The young woman went straight to the end of the where in elderly lady was sitting in her wheelchair, alone, head bowed. Across the railing went the flowers, into the hip of the old woman. She lifted her head and smiled. For a few moments, the two women chatted,
both aglow with happiness, and then the young woman turned and ran back to her family.
As the car pulled away, the woman in the wheelchair waved and clutched the lilacs to her bosom.
Inside the car, the kids asked, “Mom, who was that? Why did you give her our flowers? Is she somebody’s mother?”
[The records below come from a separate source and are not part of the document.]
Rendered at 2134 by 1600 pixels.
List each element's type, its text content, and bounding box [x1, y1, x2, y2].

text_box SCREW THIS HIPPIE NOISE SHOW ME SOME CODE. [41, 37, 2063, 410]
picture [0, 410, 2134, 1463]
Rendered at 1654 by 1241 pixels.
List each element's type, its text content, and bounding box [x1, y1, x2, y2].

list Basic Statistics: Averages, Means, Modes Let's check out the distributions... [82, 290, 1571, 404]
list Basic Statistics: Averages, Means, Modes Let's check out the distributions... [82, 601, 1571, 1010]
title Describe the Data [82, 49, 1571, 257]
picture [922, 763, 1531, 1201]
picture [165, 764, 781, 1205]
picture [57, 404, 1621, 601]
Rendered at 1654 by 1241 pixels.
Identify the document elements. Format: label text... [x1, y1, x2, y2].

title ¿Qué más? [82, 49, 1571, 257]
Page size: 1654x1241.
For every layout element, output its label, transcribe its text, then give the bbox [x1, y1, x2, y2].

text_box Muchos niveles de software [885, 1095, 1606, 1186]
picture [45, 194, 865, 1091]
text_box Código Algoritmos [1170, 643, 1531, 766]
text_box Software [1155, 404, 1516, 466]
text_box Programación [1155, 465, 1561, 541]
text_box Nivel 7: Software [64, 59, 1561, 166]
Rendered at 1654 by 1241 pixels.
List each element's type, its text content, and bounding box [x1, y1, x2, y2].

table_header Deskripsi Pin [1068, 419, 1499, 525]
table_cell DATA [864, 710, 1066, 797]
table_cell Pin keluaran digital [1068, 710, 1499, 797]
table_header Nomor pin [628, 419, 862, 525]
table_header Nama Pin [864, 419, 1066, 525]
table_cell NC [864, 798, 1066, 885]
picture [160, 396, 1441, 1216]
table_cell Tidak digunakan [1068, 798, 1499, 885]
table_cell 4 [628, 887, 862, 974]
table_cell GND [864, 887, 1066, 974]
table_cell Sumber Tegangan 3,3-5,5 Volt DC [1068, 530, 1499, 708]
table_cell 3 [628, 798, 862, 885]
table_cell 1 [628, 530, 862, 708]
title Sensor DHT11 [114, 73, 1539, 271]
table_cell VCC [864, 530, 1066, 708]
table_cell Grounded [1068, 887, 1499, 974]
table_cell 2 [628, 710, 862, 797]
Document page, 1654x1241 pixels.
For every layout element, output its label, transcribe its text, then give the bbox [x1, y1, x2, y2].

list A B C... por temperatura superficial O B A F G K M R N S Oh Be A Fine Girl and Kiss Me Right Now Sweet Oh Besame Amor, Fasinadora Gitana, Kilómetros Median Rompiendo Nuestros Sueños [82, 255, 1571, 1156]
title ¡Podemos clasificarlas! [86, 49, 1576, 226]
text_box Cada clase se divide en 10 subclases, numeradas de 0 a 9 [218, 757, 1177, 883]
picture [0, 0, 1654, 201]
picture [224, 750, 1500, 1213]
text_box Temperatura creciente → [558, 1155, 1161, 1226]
The mother said no, she didn’t know the old woman; she had never seen her before. But it was Mother’s Day, and she seemed so alone, and who wouldn’t be cheered by flowers?
“And besides,” she added, “I have all of you, and I still have my mother, even if she is far away. That woman needed those flowers more than I did.”
That satisfied the kids, but not the husband. The next day he purchased half a dozen young lilac bushes and planted them around their yard. And several times since then he has added some more.
I know. I was that man. The young mother was, and is, my wife.
Now, every May, our own yard is fragrant with lilacs. And every Mother’s Day, our kids gather purple bouquets for their mother, jUst as she gathered them that first year.
And every year I remember that smile on a lonely old woman’s face, and the kindness that put it there.